As famished as she is, she puts the remainder of the crackers down. It’s hard to eat when your heart is in your throat. She wonders if she’ll ever see her daughters again. She didn’t tell Rebecca she loved her their last night together. She’d intended to tell Rebecca about the divorce on the horizon but had lost her nerve and now it was too late. The family is already broken. If she had told Rebecca about her intentions, Rebecca would feel responsible; take it as a personal injury.

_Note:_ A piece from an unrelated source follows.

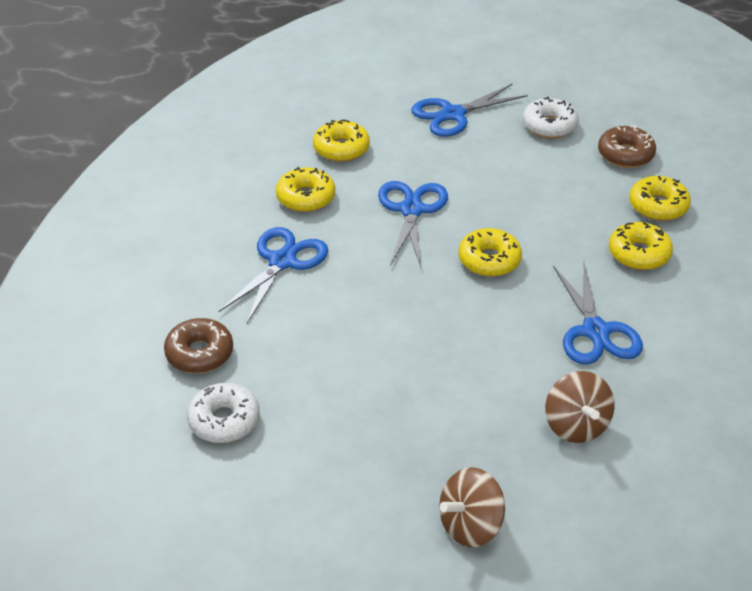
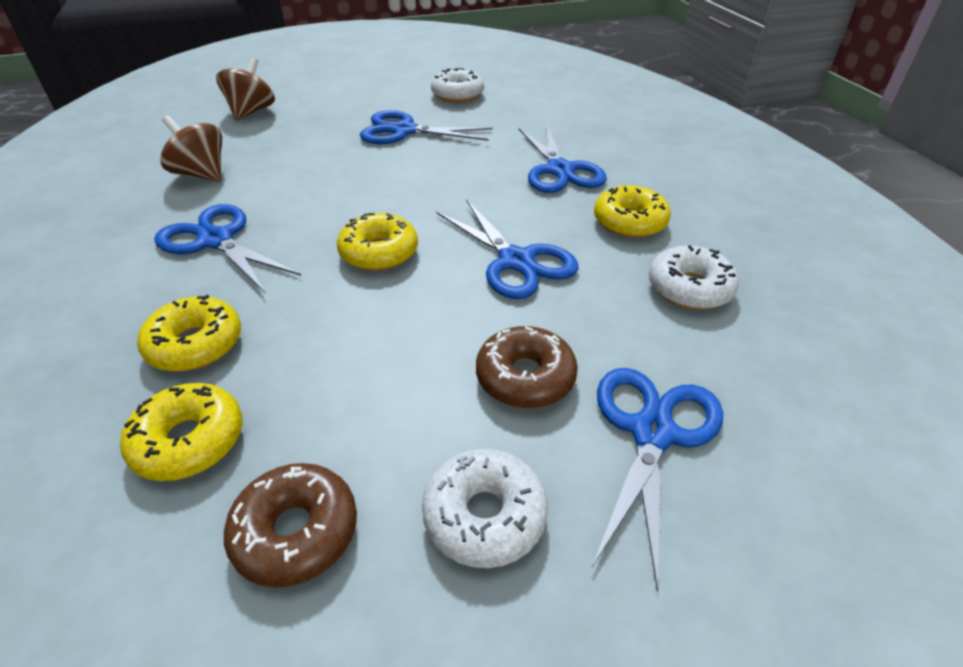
camera: 140 degrees right, 0 degrees up
(199, 353) = (522, 109): brown donut -> brown donut (525, 377)
(341, 149) = (689, 288): yellow donut -> white donut
(345, 386) = (404, 131): none -> blue scissors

She leans her head back against the hard wall and closes her eyes.
SIXTY-FIVE
A uniformed officer comes to the door and says, “Lucas wants to see him,” and he points at Vinnie. Ronnie gets up and leads the way inside. She says over her shoulder, “Just answer his questions the best that you can. Don’t elaborate and don’t let him get you angry. Anger won’t help us. Save the anger for Thundercloud.”
Jack wanted nothing to do with Vinnie and was glad when Lucas told him to show Crime Scene where he’d met the kidnapper. The tension was lowered with the removal of one antagonist, but now Jack had been replaced by Lucas’s dour countenance.
“Your niece said you spotted a vehicle in Bellingham where someone looking like Duke was getting into an SUV,” Lucas says.